- Opening Delimiter -

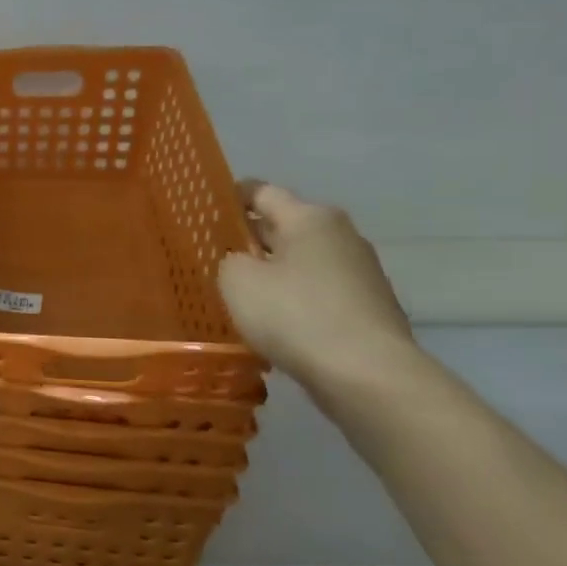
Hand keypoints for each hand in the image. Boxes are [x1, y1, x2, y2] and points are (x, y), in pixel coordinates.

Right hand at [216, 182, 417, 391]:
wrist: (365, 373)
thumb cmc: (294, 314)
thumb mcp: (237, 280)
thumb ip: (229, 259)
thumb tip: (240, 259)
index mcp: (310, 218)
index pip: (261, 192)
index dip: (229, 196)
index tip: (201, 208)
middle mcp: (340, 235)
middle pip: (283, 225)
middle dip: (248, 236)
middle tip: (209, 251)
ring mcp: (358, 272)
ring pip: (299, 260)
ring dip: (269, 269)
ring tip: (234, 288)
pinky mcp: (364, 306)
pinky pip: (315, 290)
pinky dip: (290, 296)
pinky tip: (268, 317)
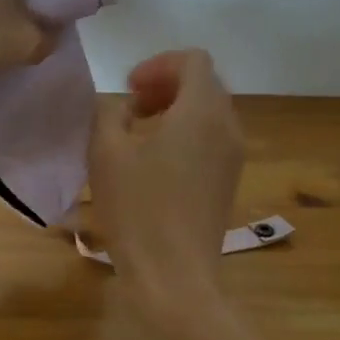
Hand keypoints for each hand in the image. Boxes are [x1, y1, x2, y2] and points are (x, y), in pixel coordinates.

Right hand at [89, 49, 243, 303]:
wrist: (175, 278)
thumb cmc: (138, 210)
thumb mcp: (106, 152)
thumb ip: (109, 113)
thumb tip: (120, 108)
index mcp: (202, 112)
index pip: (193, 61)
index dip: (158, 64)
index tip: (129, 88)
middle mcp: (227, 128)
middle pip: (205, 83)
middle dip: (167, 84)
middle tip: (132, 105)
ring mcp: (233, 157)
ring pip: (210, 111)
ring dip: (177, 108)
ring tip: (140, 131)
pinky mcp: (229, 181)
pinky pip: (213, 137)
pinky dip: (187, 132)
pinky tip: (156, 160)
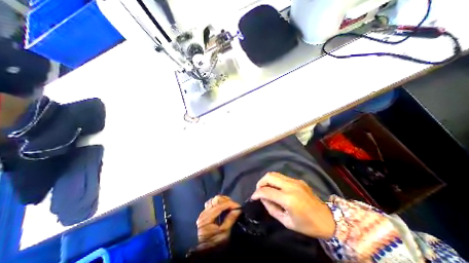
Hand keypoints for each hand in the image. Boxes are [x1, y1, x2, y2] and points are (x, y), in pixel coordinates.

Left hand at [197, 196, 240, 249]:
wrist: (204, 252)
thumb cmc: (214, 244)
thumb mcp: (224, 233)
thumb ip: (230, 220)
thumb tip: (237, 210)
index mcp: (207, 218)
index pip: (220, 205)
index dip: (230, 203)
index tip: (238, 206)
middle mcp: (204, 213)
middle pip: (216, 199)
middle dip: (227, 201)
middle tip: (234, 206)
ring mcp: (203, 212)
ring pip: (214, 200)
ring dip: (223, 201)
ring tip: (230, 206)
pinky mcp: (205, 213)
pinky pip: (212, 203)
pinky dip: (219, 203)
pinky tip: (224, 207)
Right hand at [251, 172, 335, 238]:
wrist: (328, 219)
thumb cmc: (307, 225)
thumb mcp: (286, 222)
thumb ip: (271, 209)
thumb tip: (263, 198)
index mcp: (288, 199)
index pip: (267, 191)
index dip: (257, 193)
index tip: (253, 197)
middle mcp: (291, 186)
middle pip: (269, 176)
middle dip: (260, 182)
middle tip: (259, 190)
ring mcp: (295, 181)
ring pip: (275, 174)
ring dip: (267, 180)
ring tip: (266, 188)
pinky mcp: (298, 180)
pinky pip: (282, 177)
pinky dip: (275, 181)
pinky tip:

- Closing Delimiter -

→ **Problem to work on**: Everything in the data except the pictures must appear in your answer unchanged.

→ **Exercise output**:
Hand keypoints for each hand in the image. Boxes are [x1, y1, x2, y2] and points are (x, y), in pixel coordinates.

Right hand at [216, 182, 417, 391]:
wrist: (365, 373)
thumb cmc: (294, 314)
thumb mcp: (237, 280)
thumb ip: (229, 259)
thumb tip: (240, 259)
index mcp: (310, 218)
index pip: (261, 192)
index dip: (229, 196)
index tip: (201, 208)
middle mcp: (340, 235)
middle pip: (283, 225)
middle dip: (248, 236)
middle tip: (209, 251)
ring mcp: (358, 272)
ring pip: (299, 260)
ring dip: (269, 269)
ring tip: (234, 288)
pinky mcp: (364, 306)
pinky pip: (315, 290)
pinky dip: (290, 296)
pinky tip: (268, 317)
Hand keypoints for each hand in the image. Boxes are [x1, y1, x2, y2] and points are (x, y), in pixel coordinates.

Right hand at [89, 49, 243, 303]:
wrist: (175, 278)
thumb cmc: (138, 210)
thumb mcp: (106, 152)
thumb ip: (109, 113)
thumb tip: (120, 108)
index mcp: (202, 112)
index pip: (193, 61)
index dip: (158, 64)
index tip: (129, 88)
middle mcp: (227, 128)
middle pip: (205, 83)
middle dip: (167, 84)
middle tip: (132, 105)
ring mcp: (233, 157)
ring pip: (210, 111)
ring dip: (177, 108)
ring tip: (140, 131)
pinky mcp: (229, 181)
pinky pip: (213, 137)
pinky dip: (187, 132)
pinky tip: (156, 160)
Hand keypoints for each hand in the image. Boxes are [x1, y1, x2, y2] and points are (x, y), in pixel coordinates.

Left hand at [197, 196, 240, 249]:
wrist: (204, 252)
thumb cmc: (214, 244)
thumb mcp: (224, 233)
thumb ip: (230, 220)
thumb tip: (237, 210)
index mcp: (207, 218)
index pip: (220, 205)
index dip: (230, 203)
index tip: (238, 206)
middle mcp: (204, 213)
middle pip: (216, 199)
middle dip: (227, 201)
middle tip: (234, 206)
ring mcp: (203, 212)
ring pip: (214, 200)
ring dip: (223, 201)
ring tip: (230, 206)
pinky mcp: (205, 213)
pinky pip: (212, 203)
pinky dip: (219, 203)
pinky tip: (224, 207)
Right hand at [251, 172, 335, 238]:
wrist: (328, 219)
thumb cmc: (307, 225)
thumb mcp: (286, 222)
thumb ip: (271, 209)
thumb tip: (263, 198)
index mcp: (288, 199)
index pip: (267, 191)
index dip: (257, 193)
index tip: (253, 197)
middle mcp: (291, 186)
middle pip: (269, 176)
middle dip: (260, 182)
middle tip: (259, 190)
ring mcp: (295, 181)
ring pip: (275, 174)
ring dip: (267, 180)
ring tip: (266, 188)
pinky mcp: (298, 180)
pinky pip: (282, 177)
pinky dip: (275, 181)
pinky tip:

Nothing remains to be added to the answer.